### WHAT TO PRODUCE
Pick up the trip report about hiking toward the Tarfala pass and keep writing from right after its last sentence.

--- EXTRACT TO READ Enclosed Below ---

The night was considerably chillier than the ones on my trek to Vistas, but no worries; somewhere around 7°C. The morning was cloudy, and a fresh layer of thin powder was in evidence higher up. As I prepared to start breakfast procedures the clouds sank further, but the Tarfala pass was not yet in any danger, so to speak. However, after a cloudberry-fortified morning meal said clouds began breaking apart slowly, and more and more of the peaks emerged – especially, as before, Niibbáš. As I finished up the pack over at the shelter I observed the duo making their way across the bridge, and by the time I was ready to leave they had reached the top of the slope. Looking down the valley I also saw a quartet coming along the trail, having just passed the steeper section, but rather than waiting for them I started my own walk at 09:45, wearing the wind jacket.
After passing the wide and deep Gaskkasjohka ravine on the bridge I found that the continued path was just that: a path, marked with cairns. The wind shifted as I made my way up the slope, partially over rocks, and it was a bit warm. Above the crest the ground was better, but the path worse, and the intermittent cairns led to a collection of very visible stone walls where people had obviously been camping. From there the cairns changed direction, heading up to the right over rocky ground, but there were also stretches with moss-covered dirt and the like which facilitated progress. Around here I caught sight of another hiker moving down a few hundred meters higher up, and soon I also saw the other two further ahead.
At the top of the gentle rise I had been climbing the rocks were flatter, and I now had a full view of the imposing moraines marking the (previous) end of Darfálglaciären. The others were climbing to the top of the first of these while I continued to follow the cairns below, which was easy enough. The start of the glacier stream was covered by a large snowfield, and I followed another one of those up alongside the second moraine, taking to the rocks when it grew icy.

--- End of Enclosed EXTRACT TO READ ---
--- DATASET Enclosed Below ---

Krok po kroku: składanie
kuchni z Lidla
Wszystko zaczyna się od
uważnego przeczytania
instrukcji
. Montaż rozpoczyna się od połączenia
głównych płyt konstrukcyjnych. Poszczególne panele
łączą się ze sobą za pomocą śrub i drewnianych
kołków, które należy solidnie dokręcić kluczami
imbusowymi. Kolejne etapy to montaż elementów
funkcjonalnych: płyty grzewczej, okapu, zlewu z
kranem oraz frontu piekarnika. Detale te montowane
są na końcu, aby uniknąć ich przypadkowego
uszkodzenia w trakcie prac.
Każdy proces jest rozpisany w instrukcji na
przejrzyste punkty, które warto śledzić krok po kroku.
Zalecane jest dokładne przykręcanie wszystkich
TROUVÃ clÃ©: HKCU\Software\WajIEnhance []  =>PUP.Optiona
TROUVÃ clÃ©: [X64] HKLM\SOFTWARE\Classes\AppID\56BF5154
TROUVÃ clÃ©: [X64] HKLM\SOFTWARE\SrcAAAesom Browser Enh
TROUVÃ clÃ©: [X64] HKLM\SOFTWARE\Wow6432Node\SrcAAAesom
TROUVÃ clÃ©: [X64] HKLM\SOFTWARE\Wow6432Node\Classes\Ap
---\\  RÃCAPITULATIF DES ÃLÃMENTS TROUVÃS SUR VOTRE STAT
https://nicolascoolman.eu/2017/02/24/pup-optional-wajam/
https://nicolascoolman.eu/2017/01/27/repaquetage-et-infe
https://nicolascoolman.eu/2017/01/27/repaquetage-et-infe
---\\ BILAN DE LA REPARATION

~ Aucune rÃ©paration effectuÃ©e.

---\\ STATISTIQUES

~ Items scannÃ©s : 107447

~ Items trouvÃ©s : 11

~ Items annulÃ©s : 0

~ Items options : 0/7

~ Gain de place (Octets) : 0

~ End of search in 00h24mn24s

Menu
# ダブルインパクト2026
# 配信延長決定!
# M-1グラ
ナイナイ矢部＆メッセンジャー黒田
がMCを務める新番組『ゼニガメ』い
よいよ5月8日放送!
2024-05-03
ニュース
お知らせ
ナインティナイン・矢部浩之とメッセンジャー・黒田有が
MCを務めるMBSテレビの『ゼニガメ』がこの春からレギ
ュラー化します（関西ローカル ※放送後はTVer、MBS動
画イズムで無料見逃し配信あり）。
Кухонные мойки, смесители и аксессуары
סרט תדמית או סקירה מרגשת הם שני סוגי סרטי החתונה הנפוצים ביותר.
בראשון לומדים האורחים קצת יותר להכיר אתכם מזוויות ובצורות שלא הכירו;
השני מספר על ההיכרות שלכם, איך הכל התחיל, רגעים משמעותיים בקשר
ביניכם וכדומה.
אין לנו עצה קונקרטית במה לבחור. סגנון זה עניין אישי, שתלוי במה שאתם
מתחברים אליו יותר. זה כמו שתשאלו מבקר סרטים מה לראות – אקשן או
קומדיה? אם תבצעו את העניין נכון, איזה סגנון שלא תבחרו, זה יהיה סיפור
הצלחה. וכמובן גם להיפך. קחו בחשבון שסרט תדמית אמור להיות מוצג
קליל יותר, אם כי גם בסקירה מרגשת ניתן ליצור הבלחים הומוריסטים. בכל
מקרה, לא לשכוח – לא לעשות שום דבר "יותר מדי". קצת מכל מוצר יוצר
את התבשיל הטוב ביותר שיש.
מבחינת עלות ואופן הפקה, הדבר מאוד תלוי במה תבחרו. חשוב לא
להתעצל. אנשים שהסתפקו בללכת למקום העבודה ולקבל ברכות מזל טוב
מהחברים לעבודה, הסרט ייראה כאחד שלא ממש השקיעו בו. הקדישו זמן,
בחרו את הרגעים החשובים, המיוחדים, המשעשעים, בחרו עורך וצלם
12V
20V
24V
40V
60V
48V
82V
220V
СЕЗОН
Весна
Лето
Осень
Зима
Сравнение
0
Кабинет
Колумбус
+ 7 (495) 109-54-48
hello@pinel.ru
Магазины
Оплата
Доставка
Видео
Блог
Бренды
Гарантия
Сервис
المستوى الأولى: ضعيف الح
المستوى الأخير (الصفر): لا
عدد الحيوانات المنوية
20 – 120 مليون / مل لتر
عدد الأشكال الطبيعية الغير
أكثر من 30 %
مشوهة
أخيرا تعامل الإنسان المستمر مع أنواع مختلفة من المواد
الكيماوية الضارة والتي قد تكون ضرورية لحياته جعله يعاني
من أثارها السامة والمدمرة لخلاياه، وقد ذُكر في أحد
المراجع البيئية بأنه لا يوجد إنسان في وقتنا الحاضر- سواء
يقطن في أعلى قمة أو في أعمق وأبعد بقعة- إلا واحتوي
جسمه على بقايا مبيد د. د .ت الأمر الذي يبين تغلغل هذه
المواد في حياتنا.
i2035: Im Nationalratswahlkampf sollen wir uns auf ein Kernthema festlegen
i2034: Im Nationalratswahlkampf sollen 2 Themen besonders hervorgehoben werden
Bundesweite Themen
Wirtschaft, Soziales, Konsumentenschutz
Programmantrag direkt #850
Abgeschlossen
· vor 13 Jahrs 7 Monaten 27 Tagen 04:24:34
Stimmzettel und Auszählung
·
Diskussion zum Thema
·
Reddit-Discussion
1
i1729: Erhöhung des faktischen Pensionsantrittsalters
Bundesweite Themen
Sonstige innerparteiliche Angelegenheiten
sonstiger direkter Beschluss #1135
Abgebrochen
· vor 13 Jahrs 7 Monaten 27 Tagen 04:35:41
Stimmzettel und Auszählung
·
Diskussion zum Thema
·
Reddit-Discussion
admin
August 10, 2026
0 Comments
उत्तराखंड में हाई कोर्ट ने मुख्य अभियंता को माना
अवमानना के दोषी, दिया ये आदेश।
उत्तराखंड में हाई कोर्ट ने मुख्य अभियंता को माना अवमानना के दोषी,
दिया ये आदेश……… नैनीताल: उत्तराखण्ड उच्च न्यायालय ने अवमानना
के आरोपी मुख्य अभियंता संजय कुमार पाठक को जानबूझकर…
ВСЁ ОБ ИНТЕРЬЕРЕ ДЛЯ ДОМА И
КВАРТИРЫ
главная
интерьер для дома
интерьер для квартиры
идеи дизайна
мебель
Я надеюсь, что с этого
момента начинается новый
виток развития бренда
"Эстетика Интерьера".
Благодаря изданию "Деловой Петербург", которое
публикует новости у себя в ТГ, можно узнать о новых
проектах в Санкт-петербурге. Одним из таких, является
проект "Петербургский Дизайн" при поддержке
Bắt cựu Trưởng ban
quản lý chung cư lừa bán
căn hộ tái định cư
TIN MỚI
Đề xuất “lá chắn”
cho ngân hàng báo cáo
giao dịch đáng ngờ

--- End of Enclosed DATASET ---

### ANSWER TO THE EXERCISE
From there I made my way up onto the ridge when the slope permitted, and was greeted by a mesmerizing view of a melting glacier. Getting off the ridge again was a bit tricky, and after that the cairns soon ended, but here the rocks were easy to walk upon. The wind was rather cold owing to the ice, but soon got better as I left it behind. Out on a flat region below the pass I found a suitable rock to sit upon, and had my lunch at noon. As I sat there clouds started drifting in over the glacier, coupled with a few very light drops. The clouds shifted, and the obscuring of the top was only temporary; soon the sun came back out in full, having been diminished or hidden all day.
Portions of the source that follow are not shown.